ICASL president Asite Talwatte, said ICASL has continuously taken a lead role in promoting the practice of sound corporate governance in Sri Lanka. Talwatte added that in December 1997 ICASL issued a code of best practice on matters relating to financial aspects of corporate governance which was well received by the quoted companies, regulatory bodies, investors and the general public.

ICASL past president and partner KPMG Ford Rhodes Thornton and company, Reyaz Mihular said, "In taking into account the changes taking place in other parts of the world the ICASL has issued a code of best practice on audit committees."

He added: "This code covers; the role, objects and composition of an audit committee. Detailed objectives covering key areas such as the financial system, business risk management, internal controls, compliance with laws and company policies and external audit functions, methodology to achieve objectives and evaluating effectiveness of audit committee."

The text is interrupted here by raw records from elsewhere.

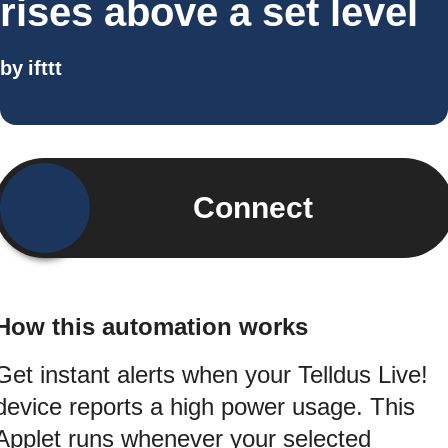
rises above a set level
by
ifttt
Connect
How this automation works
Get instant alerts when your Telldus Live!
device reports a high power usage. This
Applet runs whenever your selected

Mihular also said that some of the important recommendations coming through this code which will no doubt be of significant interest in the post Enron situation are: A requirement for the audit committee to ensure that there are adequate systems for reporting conflicts of interest situations with the management and assess whether they are fair and reasonable and reported in accordance with the prevailing regulations and standards.

To require the audit committee to review performance based remuneration schemes if any, and assess the adequacy of the safeguards that are in place to ensure that the reporting of the results of operations are not compromised by the existence of such schemes.

The audit committee is also encouraged to arrange for the disclosure of the board Principles of the scheme and their impact — in aggregate — on the reported results of the company with a view to enhancing transparency.

To review and evaluate factors related to the independence of the external auditors in accordance with the regulations and recommendations of the ICASL.

The audit committee to be advised of significant use of the external auditors in performing non-audit services, considering both the type of services rendered and the fees, such that their position as auditors is not deemed to be compromised.

The committee should arrange for the disclosure of such non-audit fees paid to the auditors of the company in its published financial statements to enhance transparency of the process.

An ICASL document said that ICASL expects listed companies in particular to adopt voluntarily the code of best practices an audit committees to ensure a strong system of corporate governance within their respective organizations.

The document added: "In this way, properly structured, informed and diligent audit committees can enhance confidence in the integrity of companies’ business processes and procedures and make a significant contribution to good corporate governance in Sri Lanka."

Member SEC retired precedent partner KPMG Ford Rhodes Thornton and company and past president ICASL G. C. B. Wijesinghe spoke on "Observations on Corporate Governance and Marketing, Technology and K — Practice." C & K Networks, India, vice president B. Ramakrishan made a presentation on e-learning knowledge portal.